Bar-Or (US 7,449,338) teaches  a method of testing for the existence of ischemia based on detecting the existence of an alteration of the serum protein albumin which occurs folloiwng an ischemic event.

Treatment: 

Early treatment is very important with stroke. Among persons with onset of stroke, less than half arrived at the hosptial within 2 hours of symptom onset. Rapid removal of a thrombus (i.e., bloot clot) after ischemic stroke can greatly reduce the risk of the loss of brain fnction. 

— TPA (issue plasminogen activator): is the only treatment approved by the FDA for use with ischemic stroke patients and is only approved for use within 3 hours of symptom onset. Patients treated with tPA are 30%-50% more likely to have good functional outcomes than those who do not receive tPA. However, intravenous recombinant tissue plasminogen activator (rtPA) is associated with increased risk of intracerebral hemorrhage. 

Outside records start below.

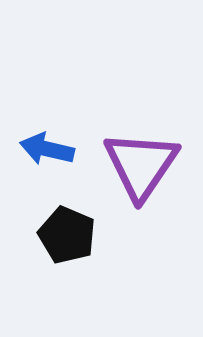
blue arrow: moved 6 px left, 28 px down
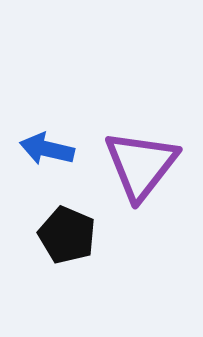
purple triangle: rotated 4 degrees clockwise
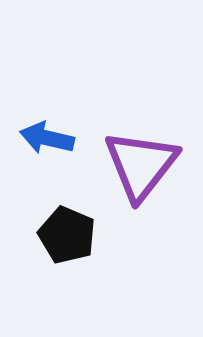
blue arrow: moved 11 px up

–A CT scan is a crucial component of optimal stroke care for all stroke patients. The National Institutes of Neurological Disorders and Stroke recommends that stroke patients receive an initial CT scane within 25 minutes of hospital arrival.

–Mechanical removal: Blood clots can also be mechanically removed using a system called Mechanical Embolus Removal in Cerebral Ischemia (MERCI®). Ultrasound may also be used to enhance the effectivenss of the tPA or to physically remove the thrombus. Magnetci partciles either conjugated to biomolecules which allows specific attachment to thrombus tissue (US 12/403,124) or which can be directed to the thrombus and disrupt it with the assistance of a magetic wave (see Drug Delivery) have also been used. 

Complications from Stroke:

Thromboysis (dissolution of blood clots) relies upon the administration of exogenous plasinogen activators that lyse fibrin. However, significant risks include uncontrolled bleeding. The most feared complication of thromobytic therapty is symptomatic intracranial hemorrhage (SICH). 

Clopidogrel bisulfate sold as Plavix was introduced in the U.S. in 1998.